A third method is to allow the knot to twist around as it spins.

- One may ask the question of when are two knots are essentially the same. For instance, two unknotted strings with different shapes could be thought of as equivalent but an unknotted string and a knotted one are not. Similarly there is an idea of an unknotted 2 sphere in 4 space. There is a rich theory that deals with this question. It applies not only to two spheres in 4 space but to all dimensions. There are amazing examples of non-trivially knotted spheres in 4 space.

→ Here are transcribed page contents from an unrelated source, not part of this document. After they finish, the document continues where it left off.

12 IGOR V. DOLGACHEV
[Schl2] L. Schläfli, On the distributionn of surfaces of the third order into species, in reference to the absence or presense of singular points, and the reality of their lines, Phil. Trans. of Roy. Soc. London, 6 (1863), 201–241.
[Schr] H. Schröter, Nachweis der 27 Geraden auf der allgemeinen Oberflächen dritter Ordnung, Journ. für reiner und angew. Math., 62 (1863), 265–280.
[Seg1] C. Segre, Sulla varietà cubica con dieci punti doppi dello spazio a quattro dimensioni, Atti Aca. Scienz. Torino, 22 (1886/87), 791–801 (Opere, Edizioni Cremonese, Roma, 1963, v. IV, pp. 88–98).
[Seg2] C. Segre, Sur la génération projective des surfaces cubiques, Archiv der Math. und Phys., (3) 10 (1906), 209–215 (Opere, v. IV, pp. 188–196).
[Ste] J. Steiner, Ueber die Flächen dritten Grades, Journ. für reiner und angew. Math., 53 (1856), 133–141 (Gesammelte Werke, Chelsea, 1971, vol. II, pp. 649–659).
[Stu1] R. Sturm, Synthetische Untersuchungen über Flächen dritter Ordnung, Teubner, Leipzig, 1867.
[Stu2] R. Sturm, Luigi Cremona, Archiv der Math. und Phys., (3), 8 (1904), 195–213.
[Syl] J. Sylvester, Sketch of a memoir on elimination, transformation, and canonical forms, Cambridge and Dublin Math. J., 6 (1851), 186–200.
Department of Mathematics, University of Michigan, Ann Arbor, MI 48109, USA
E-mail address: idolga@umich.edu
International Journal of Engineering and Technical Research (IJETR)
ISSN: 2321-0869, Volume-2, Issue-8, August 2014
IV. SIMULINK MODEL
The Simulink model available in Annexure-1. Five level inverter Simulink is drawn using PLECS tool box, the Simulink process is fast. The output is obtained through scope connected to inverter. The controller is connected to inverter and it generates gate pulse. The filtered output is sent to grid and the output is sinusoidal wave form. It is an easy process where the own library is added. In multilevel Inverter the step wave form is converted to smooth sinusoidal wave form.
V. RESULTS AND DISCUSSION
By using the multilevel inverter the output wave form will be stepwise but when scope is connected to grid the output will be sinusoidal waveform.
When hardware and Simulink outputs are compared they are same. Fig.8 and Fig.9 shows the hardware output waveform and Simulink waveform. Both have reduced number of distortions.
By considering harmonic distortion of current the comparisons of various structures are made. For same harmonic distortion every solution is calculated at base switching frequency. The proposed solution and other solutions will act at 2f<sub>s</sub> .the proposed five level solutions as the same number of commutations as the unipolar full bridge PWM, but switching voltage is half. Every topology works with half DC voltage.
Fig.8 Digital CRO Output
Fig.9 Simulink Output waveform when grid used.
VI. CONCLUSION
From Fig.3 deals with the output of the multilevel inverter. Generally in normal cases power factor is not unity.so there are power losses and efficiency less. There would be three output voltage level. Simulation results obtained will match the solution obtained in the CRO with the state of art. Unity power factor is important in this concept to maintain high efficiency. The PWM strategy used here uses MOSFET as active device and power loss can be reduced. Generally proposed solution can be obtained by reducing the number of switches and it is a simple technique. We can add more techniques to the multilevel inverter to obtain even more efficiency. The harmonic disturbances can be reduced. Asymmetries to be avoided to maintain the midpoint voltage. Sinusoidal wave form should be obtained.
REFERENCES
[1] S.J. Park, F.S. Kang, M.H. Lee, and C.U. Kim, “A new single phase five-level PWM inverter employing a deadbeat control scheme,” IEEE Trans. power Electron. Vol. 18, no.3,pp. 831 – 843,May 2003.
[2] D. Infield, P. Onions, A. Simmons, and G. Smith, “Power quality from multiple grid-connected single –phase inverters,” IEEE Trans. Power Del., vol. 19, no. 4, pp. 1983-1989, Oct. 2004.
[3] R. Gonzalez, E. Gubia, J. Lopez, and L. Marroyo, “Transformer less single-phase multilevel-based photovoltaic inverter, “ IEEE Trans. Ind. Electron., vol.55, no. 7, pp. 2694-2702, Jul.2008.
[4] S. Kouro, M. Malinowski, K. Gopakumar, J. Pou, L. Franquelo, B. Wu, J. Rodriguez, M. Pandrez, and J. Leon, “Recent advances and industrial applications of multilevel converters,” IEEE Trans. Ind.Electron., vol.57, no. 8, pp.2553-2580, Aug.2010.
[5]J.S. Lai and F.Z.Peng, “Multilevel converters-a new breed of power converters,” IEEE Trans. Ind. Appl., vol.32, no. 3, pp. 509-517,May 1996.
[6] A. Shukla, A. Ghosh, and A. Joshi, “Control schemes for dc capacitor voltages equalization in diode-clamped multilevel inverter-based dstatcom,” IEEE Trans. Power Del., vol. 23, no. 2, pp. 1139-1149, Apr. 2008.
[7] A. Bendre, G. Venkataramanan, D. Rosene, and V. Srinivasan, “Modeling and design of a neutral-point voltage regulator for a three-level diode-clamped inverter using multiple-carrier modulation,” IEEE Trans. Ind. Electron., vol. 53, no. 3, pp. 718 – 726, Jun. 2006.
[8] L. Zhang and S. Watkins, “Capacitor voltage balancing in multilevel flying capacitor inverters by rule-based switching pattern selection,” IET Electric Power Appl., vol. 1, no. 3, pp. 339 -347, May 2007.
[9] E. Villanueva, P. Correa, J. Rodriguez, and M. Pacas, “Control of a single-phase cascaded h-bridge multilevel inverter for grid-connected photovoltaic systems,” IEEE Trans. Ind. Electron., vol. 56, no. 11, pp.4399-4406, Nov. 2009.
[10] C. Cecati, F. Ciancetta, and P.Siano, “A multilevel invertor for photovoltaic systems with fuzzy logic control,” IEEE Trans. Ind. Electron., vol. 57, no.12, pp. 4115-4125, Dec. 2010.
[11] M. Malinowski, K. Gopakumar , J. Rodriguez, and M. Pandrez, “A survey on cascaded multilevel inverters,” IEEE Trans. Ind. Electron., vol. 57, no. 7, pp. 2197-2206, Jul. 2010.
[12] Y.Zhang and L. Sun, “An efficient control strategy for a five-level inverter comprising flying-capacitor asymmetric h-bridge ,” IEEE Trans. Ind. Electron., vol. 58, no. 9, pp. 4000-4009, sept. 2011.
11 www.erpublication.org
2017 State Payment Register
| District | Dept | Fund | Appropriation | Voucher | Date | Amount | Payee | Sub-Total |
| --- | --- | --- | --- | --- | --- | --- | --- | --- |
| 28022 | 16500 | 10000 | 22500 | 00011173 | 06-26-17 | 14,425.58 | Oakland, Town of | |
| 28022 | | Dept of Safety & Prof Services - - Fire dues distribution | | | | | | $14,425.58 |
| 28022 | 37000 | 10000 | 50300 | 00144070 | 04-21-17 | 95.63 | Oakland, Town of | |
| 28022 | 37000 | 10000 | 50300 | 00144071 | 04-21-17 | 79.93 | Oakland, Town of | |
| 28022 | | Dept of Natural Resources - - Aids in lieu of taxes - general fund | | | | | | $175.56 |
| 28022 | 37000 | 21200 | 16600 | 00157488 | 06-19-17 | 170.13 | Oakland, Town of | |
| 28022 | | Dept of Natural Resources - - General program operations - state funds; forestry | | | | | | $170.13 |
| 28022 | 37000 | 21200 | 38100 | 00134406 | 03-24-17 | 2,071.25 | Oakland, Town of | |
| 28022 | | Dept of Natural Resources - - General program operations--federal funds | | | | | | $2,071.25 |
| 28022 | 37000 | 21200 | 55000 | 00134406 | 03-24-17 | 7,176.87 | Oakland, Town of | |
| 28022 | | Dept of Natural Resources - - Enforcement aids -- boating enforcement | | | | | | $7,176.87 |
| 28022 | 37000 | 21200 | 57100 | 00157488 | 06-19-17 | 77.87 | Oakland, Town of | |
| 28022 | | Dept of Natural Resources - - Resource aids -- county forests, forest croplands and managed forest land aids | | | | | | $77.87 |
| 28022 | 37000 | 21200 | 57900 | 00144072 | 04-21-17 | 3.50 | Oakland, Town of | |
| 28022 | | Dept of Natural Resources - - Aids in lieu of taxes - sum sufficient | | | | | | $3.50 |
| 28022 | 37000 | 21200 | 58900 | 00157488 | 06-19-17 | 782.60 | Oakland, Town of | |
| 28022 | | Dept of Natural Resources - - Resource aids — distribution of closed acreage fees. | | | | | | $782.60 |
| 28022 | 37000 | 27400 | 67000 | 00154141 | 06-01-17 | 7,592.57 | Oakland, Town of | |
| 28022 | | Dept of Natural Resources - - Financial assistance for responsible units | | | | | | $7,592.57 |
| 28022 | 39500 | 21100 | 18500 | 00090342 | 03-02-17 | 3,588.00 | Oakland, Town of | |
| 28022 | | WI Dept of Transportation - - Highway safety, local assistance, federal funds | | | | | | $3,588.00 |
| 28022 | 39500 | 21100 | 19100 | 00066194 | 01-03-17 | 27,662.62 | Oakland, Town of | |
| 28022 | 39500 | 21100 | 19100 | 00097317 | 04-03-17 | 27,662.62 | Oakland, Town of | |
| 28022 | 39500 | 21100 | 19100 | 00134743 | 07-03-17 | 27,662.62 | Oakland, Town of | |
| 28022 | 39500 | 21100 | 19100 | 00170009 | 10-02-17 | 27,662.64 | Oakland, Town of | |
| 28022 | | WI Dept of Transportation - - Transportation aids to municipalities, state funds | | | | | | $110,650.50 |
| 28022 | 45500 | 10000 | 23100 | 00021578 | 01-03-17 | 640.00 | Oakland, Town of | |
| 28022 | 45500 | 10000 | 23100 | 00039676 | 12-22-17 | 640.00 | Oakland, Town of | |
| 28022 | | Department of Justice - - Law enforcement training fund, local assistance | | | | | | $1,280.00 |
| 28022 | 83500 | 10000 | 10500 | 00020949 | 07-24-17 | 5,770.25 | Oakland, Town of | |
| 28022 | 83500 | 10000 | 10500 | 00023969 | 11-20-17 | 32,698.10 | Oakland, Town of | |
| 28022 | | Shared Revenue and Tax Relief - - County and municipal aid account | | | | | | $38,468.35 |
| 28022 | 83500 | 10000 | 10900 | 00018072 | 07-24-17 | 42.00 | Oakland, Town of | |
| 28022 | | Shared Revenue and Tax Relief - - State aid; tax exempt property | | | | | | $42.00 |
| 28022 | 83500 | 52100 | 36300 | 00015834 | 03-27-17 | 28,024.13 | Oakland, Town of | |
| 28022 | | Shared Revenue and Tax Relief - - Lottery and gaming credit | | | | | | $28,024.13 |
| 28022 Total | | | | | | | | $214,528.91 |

- Here is a weird example. Take a knot that has infinitely many knotted loops and then apply Mathwonk's construction.

Last edited: Sep 29, 2015
15. Oct 1, 2015

### WWGD

I think in general knotedness (for any object, not just for spheres) is necessarily a codimension-2 issue.

16. Oct 1, 2015

### WWGD

I see, so you are trying to use a version of implicit/inverse function theorem? Then, yes, if you find a regular point , then the inverse is a submanifold.

17. Oct 5, 2015

### zinq

This isn't right. The Hopf fibration does not involve the 2-sphere as a submanifold of the 3-sphere. The 2-sphere in the Hopf fibration is what becomes of the 3-sphere when each fibre (which is a circle) is collapsed to a point. Which makes the 2-sphere the base space of this fibre bundle.

18. Oct 5, 2015

### WWGD

And I think Hopf Fibration also gives an example of a non-trivial class of higher $\pi_n$ for general spheres, i.e., $S^m$s, specifically, the map is a non-trivial element of $\pi_3 (S^2)$.

19. Oct 6, 2015

### zinq

Great question. After a bit of web searching . . . it apparently turns out the answer is not always if the metric is smooth (by which I mean C; see http://arxiv.org/pdf/math/0208127.pdf). But always if the metric is real-analytic (Lewy H (1938) On the existence of a closed convex surface realizing a given Riemannian metric. Proc Natl Acad Sci 24:104–106).

20. Oct 6, 2015

### lavinia

very cool. i haven't read the paper yet but the theorems seem amazing.